In the case of personal trauma (including military sexual trauma) that was never officially reported or recorded, the VA could look next for any sources of evidence indicating “behavioral changes around the time of, and after, the incident(s).” Included among the VA list of “markers of trauma” in proximity to the claimed stressor are increased truancy, panic attacks, medication changes, substance abuse, relationship breakups, steep performance drop-offs, etc. Absent either direct evidence or contemporaneous “markers” of in-service trauma, the veteran would have satisfied the first prong of the aforementioned judicial test, but not the second or third.

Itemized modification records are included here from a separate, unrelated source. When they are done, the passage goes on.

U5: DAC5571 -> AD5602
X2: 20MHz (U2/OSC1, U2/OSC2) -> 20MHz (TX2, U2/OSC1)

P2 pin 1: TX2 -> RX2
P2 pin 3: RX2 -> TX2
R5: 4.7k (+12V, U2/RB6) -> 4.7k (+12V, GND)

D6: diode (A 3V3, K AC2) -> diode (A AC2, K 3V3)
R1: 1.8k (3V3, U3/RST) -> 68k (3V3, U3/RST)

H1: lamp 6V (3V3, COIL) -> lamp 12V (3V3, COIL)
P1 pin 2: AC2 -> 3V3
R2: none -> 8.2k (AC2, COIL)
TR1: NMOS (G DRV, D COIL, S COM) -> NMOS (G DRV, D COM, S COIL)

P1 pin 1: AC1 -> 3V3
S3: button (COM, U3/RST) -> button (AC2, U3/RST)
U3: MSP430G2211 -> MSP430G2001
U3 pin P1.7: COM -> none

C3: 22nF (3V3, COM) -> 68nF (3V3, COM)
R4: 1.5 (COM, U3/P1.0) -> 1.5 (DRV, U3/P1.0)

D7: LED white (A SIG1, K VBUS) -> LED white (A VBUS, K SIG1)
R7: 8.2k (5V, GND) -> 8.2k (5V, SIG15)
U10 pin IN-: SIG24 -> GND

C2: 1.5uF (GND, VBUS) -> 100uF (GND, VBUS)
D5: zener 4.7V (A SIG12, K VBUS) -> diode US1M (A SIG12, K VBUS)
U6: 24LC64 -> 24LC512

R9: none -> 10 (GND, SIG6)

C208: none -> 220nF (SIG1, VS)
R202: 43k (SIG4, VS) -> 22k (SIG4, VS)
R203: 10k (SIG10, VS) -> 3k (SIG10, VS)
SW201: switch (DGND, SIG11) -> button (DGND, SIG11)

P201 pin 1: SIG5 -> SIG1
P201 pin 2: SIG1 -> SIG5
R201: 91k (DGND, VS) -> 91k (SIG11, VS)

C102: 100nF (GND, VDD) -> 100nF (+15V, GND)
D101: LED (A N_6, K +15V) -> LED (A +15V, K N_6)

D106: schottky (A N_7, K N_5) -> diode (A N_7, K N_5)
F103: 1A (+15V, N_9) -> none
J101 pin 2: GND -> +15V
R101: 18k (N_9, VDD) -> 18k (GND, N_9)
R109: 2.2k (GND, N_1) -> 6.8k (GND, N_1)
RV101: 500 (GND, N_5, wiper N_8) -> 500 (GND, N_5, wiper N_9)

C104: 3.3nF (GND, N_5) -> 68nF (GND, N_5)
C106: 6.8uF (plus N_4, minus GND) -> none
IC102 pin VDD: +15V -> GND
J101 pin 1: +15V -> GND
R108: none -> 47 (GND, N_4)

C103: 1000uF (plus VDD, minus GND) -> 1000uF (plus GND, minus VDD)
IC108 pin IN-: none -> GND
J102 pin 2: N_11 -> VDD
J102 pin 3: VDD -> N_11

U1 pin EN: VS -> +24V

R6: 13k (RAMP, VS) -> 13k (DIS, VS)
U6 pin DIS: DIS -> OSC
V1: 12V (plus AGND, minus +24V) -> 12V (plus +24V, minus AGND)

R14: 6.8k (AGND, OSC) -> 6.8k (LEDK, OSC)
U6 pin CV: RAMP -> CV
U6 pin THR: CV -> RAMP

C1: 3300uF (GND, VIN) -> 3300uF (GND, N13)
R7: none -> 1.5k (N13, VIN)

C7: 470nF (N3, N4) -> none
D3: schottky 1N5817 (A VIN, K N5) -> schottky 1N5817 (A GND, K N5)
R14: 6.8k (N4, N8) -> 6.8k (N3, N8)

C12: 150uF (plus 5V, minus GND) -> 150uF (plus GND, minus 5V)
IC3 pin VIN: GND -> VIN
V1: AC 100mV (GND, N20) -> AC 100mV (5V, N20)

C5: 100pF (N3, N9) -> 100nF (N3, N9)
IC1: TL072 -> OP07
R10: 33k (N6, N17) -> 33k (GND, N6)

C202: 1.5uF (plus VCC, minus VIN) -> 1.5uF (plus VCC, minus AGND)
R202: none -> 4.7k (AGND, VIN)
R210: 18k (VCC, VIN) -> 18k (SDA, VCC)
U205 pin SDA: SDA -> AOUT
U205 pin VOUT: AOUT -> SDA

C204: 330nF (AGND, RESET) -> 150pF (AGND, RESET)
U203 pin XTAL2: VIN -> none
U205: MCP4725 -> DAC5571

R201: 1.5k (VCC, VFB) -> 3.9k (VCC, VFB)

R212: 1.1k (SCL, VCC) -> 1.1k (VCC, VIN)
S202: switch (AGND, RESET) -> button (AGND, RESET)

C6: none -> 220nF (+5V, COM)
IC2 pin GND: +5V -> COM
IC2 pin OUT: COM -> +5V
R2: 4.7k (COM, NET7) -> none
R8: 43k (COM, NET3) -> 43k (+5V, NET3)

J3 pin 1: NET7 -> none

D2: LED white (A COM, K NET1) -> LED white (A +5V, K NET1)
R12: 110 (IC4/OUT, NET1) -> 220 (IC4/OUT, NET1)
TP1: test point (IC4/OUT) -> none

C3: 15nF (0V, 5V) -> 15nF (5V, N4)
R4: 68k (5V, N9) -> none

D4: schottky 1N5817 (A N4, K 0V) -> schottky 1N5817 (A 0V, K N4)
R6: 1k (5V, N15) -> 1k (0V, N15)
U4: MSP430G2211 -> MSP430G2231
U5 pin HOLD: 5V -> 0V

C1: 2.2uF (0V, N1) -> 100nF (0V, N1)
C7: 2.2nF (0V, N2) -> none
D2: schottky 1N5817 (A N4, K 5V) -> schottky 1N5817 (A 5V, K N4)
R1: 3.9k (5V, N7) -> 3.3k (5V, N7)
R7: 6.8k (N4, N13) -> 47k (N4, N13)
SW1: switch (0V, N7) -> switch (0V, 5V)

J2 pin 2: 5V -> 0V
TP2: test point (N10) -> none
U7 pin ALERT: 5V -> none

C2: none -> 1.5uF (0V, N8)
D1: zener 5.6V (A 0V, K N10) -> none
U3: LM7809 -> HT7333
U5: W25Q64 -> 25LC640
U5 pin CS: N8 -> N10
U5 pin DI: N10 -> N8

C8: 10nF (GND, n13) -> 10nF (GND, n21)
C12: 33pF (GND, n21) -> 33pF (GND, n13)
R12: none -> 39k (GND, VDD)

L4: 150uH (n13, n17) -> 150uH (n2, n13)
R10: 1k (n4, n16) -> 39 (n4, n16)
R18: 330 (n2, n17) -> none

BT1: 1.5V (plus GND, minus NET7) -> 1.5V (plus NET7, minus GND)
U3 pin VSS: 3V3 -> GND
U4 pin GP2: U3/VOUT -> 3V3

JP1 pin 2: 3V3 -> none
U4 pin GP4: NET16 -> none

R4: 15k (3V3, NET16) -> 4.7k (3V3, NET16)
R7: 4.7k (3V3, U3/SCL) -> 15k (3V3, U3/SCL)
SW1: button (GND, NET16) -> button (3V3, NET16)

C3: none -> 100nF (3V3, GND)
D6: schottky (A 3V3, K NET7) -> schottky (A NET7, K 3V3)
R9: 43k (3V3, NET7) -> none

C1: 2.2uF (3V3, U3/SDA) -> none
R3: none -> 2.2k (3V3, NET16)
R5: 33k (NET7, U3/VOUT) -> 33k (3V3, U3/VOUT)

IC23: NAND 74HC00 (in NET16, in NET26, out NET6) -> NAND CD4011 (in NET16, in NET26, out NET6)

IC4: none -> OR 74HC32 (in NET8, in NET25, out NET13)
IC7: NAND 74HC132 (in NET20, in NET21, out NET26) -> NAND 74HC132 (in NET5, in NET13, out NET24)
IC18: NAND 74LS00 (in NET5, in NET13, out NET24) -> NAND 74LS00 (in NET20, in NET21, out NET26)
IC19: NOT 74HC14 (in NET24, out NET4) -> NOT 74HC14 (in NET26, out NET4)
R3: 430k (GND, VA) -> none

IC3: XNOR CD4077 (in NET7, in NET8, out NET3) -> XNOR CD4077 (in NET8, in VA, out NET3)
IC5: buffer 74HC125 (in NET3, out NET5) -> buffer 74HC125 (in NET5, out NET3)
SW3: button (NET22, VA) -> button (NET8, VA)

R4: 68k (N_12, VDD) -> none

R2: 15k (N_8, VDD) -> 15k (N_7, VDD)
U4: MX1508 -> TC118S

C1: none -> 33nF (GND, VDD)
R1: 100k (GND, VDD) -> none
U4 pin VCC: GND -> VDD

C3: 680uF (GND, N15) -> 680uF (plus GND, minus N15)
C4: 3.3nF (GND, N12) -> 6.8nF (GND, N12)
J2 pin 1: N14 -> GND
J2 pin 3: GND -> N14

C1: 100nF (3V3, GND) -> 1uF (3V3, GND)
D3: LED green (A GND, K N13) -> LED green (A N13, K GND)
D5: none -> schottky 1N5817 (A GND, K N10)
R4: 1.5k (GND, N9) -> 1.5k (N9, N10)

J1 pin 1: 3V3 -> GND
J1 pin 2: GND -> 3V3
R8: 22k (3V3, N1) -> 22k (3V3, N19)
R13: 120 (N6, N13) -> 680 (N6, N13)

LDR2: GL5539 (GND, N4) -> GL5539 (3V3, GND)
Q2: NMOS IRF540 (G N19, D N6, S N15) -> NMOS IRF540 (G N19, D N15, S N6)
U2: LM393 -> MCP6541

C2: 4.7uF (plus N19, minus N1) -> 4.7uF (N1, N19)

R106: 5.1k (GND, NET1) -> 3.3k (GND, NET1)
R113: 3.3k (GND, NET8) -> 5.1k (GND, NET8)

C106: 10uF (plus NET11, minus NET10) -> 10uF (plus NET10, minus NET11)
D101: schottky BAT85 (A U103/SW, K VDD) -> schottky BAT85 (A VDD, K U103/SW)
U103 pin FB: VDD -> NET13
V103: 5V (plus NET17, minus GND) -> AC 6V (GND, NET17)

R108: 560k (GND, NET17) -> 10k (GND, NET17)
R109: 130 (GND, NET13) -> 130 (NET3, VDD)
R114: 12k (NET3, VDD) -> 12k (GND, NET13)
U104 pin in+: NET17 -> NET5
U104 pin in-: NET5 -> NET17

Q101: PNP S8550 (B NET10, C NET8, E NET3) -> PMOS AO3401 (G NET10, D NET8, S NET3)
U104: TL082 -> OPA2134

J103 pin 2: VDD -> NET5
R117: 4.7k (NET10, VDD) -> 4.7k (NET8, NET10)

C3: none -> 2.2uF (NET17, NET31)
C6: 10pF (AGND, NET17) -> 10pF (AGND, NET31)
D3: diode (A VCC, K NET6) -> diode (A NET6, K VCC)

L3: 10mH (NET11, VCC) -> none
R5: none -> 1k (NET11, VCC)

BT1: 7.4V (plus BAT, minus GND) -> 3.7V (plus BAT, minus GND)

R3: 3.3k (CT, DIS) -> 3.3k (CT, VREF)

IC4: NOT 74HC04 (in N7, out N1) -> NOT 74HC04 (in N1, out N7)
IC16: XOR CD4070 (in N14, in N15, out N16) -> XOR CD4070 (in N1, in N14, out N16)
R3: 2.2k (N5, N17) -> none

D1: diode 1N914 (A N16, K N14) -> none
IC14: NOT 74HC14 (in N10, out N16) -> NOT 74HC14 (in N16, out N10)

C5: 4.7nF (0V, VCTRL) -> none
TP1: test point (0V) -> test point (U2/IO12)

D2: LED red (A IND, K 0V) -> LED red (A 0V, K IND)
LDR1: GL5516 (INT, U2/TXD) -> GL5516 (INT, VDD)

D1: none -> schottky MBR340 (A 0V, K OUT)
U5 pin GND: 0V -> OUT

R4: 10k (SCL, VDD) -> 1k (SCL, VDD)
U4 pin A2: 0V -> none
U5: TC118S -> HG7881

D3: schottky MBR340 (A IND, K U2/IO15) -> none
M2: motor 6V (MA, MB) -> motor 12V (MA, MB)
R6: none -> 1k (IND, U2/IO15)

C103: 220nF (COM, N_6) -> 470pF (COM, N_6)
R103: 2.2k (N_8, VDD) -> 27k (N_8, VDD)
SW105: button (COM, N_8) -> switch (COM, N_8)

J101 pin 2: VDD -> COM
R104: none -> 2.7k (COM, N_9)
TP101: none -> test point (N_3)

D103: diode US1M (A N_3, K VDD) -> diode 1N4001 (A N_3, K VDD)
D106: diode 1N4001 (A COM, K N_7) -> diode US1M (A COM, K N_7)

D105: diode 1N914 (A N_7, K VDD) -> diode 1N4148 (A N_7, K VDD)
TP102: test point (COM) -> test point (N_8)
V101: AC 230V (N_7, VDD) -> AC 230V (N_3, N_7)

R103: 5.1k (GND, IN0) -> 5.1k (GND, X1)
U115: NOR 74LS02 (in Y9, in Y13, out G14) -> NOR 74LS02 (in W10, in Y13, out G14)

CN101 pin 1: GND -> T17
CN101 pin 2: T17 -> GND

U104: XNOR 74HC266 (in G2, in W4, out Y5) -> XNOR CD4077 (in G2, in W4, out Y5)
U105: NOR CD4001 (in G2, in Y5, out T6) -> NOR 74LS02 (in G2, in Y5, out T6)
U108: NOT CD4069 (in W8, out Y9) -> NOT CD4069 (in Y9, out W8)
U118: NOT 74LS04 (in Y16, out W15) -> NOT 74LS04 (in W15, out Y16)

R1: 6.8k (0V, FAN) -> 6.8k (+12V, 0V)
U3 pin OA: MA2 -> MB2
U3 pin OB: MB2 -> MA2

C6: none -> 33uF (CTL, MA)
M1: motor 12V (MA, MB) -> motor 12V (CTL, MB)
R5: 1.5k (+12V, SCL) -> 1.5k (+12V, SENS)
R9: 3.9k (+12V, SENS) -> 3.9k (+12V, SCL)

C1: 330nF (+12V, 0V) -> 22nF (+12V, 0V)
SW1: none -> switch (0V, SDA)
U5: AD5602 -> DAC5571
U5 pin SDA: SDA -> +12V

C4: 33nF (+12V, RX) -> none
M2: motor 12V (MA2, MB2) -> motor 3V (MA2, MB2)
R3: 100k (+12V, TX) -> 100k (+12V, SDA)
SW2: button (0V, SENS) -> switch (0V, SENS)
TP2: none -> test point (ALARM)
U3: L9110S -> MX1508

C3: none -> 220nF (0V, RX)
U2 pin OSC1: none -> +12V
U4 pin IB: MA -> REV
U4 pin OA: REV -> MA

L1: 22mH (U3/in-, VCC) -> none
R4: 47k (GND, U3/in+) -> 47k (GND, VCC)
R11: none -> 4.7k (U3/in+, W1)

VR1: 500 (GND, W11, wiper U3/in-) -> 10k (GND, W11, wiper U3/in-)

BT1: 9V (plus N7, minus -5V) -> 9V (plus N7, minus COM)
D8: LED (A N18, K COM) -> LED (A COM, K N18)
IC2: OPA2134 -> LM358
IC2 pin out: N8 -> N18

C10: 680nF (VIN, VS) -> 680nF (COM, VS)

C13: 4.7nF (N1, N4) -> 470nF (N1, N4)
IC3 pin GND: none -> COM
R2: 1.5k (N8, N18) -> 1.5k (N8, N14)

In his book The Black Swan, author Nassim Taleb discusses two groups who, by necessity, must learn to be comfortable with uncertainty. The first is military leaders, given the Prussian aphorism that no plan survives contact with the enemy. The second is physicians, who owe their patients the standard of care, not a warranty for cure. There is a reason why clinicians use the term “no evidence of disease,” as opposed to “evidence of no disease.” The latter is a proposition that cannot be proven.
By any measure of justice, demanding “evidence of no assault” cannot be the standard applied. It presupposes an impossibility. The best we can do as a society committed to some notion of fairness is to ask whether there is adequate evidence of assault to support the accuser’s claims – this quest can be imperfect, maddening, and allow some bad actors to avoid what we consider their just deserts. But it reflects what Sen. Jeff Flake (R-Ariz.) implored his colleagues to acknowledge: that “there is likely to be as much doubt as certainty” in this process.
Here is what we know, and roughly what we are likely to know even after the FBI completes it supplemental investigation:
– The victim provided heart-wrenching and riveting testimony professing “one hundred percent” certainty that the accused assaulted her, along with her closest (but still vague) approximation of when and where the assault happened, while conceding no memory of how she got to and from the scene.
– The accused provided vehement and riveting testimony denying the allegation, producing non-dispositive extrinsic evidence that he was extraordinarily diligent about documenting his whereabouts during the wide timeframe in which the assault allegedly occurred.
– Mark Judge, the co-accused / male witness #1, stated that he has no recollection of any such event.
– Male witness #2 stated that he has no knowledge of any such event.
– Female witness #1 stated that she has no recollection of any such event, does not know the accused, but believes the victim’s account.
– The social scene for popular students in single-gender private high schools in the affluent Washington, D.C., suburbs in the early 1980s was fueled by alcohol and debauchery. There are indications that the Yale undergraduate experience for partygoers in the early-to-mid 1980s may have been more of the same.
As it pertains to the specific allegation of sexual assault in the summer of 1982, whether the aforementioned facts (barring new revelations) are sufficient to deem a District of Columbia Circuit Court judge morally unfit for elevation to the Supreme Court is up to a handful of undecided senators. Presuming good faith among those with different points of view, especially on emotionally charged issues, is up to all of us.
Lt. Col. Charles Kels is a judge advocate (JAG) in the U.S. Air Force. His views do not reflect those of the Air Force or Department of Defense.